Foreign Secretary Douglas Hurd seems to be steering Britain toward a postwar Middle East policy that is closer to Israel’s thinking than in the past.

Hurd outlined his ideas, which are supported by Prime Minister John Major, to his fellow ministers of the European Community in Brussels this week.

At the same time, Defense Secretary Tom King lauded Israel’s “tremendous restraint” in face of what he said was Saddam Hussein’s illconceived attempt to draw it into the war.

Future British policy, Hurd has indicated, would support more flexible arrangements for the West Bank and Gaza Strip, taking account of Israel’s security fears and Palestinian demands for more freedom.

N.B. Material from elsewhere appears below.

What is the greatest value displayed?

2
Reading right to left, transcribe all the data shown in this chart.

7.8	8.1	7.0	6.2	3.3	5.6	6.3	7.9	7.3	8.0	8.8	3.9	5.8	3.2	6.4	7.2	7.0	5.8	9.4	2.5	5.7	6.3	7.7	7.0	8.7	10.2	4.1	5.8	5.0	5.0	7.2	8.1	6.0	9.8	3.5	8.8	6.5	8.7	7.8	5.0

But the possibility of a Palestinian state is no longer mentioned. Hurd said the Palestine Liberation Organization has “undermined its credibility by acting as an apologist for Iraq.”

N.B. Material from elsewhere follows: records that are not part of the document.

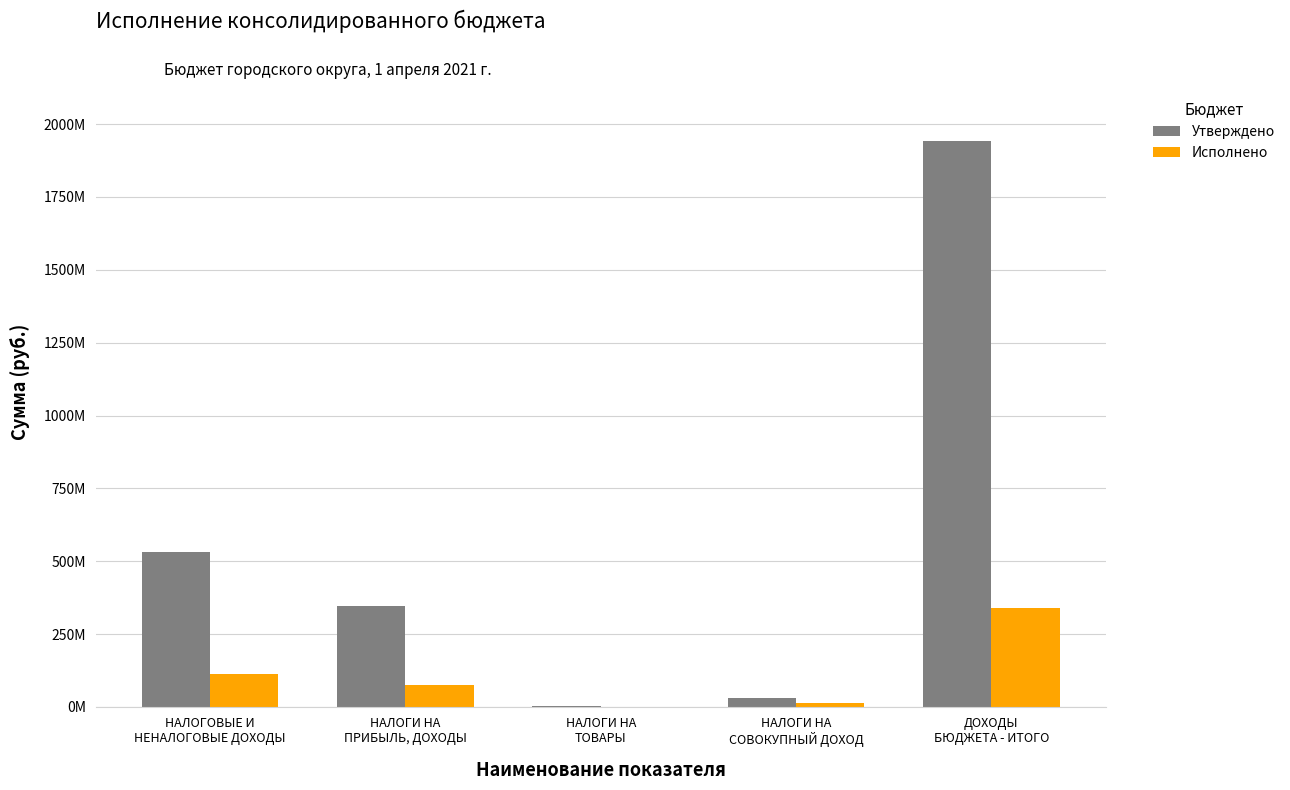

What are all the series names shown in the legend?

Утверждено, Исполнено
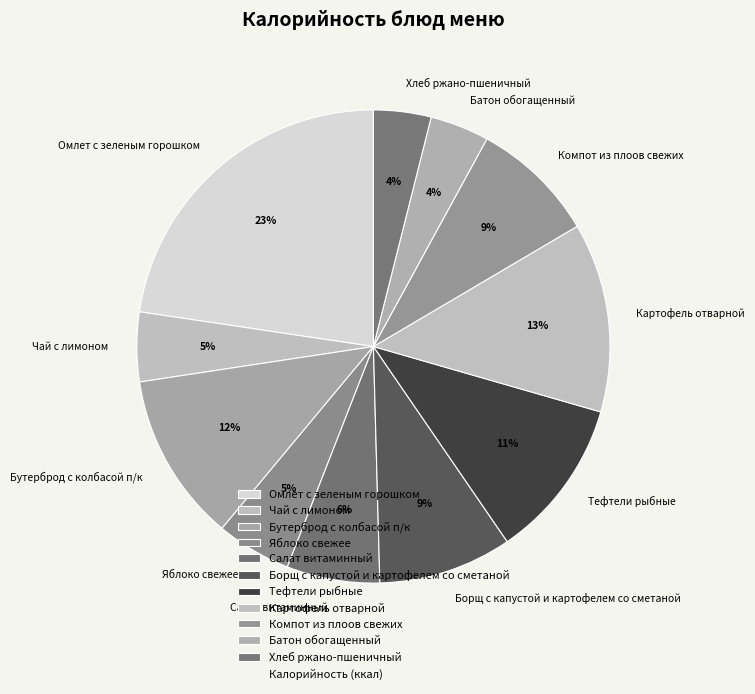

Which slice is the largest?

Омлет с зеленым горошком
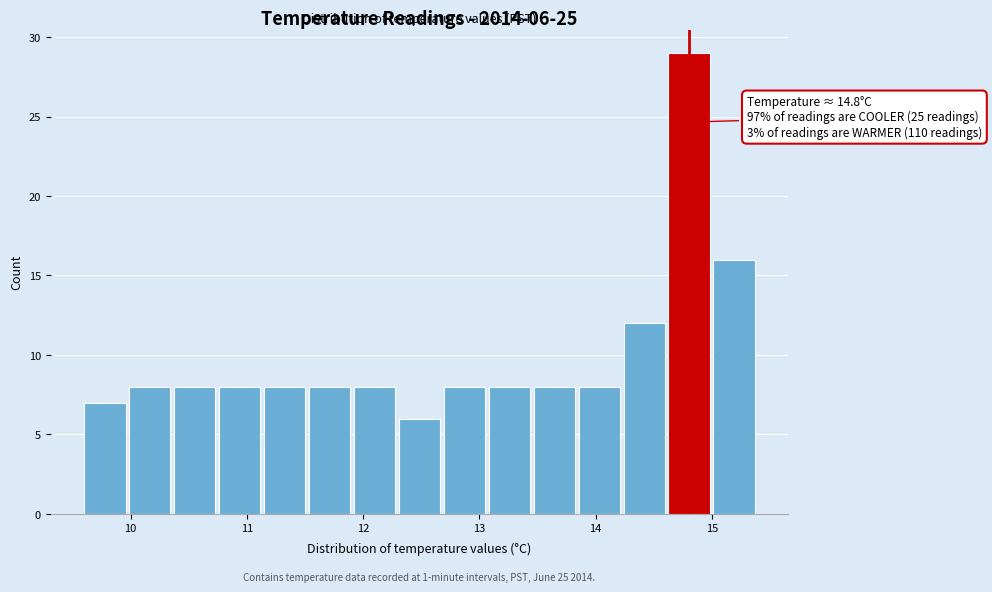

Read against the x-axis, roughly where is the centre of the tallest bar?

14.8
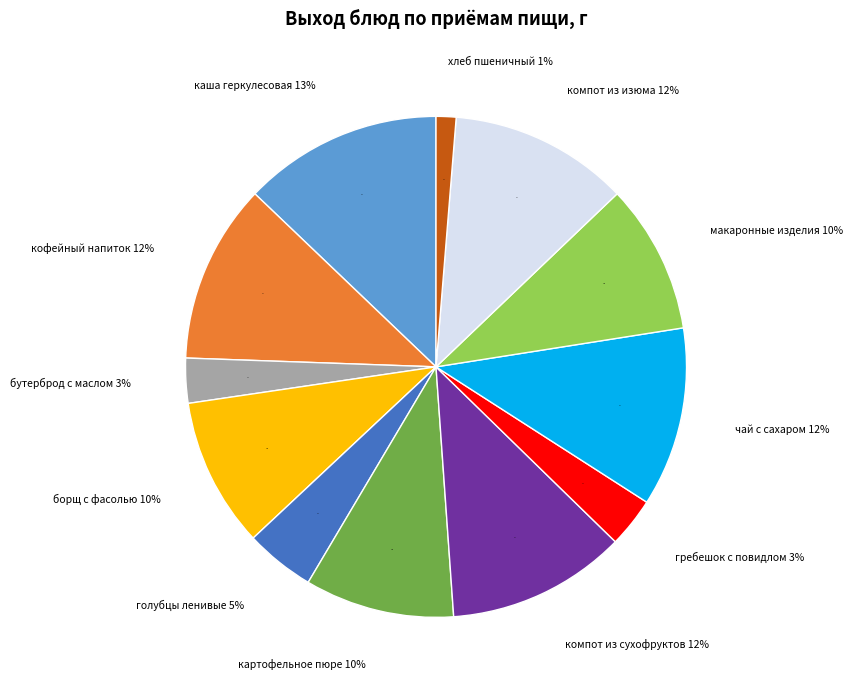

Which has a higher value, гребешок с повидлом or компот из изюма?

компот из изюма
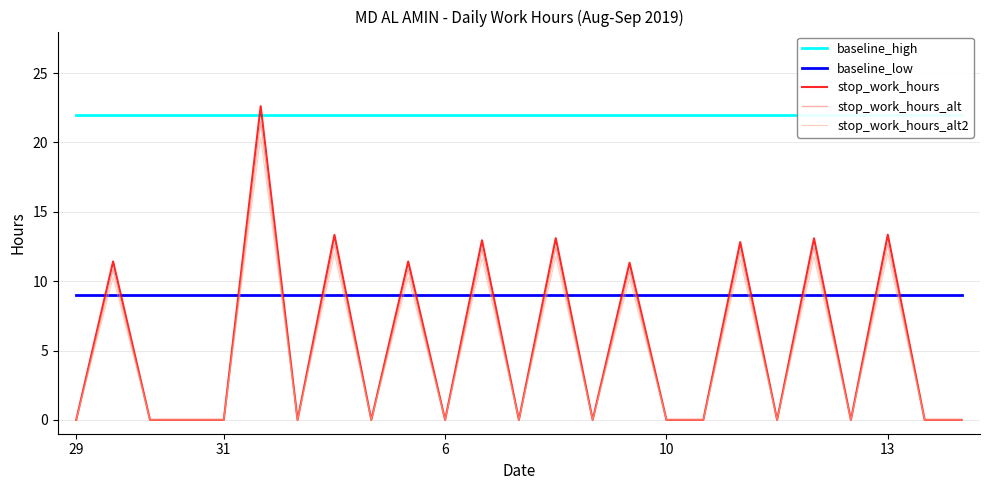

After their last crossing, which series has the higher values: stop_work_hours or baseline_high?

baseline_high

Britain also seems to have moved away from the idea of an international peace conference to settle the Arab-Israeli dispute, an approach always opposed by Prime Minister Yitzhak Shamir and his government.

Hurd met Wednesday with the Syrian foreign minister, Farouk a-Sharaa, in London and will fly to Cairo over the weekend to discuss his ideas for the postwar period with the Egyptian leadership.

Egypt and Syria are the principal non-Gulf Arab states in the U.S.-led coalition fighting Iraq.

The British foreign secretary apparently envisages a major role for Egypt after the war. He expects it to provide the bulk of a new, mainly Arab peacekeeping force in the region, allowing American and British forces to withdraw.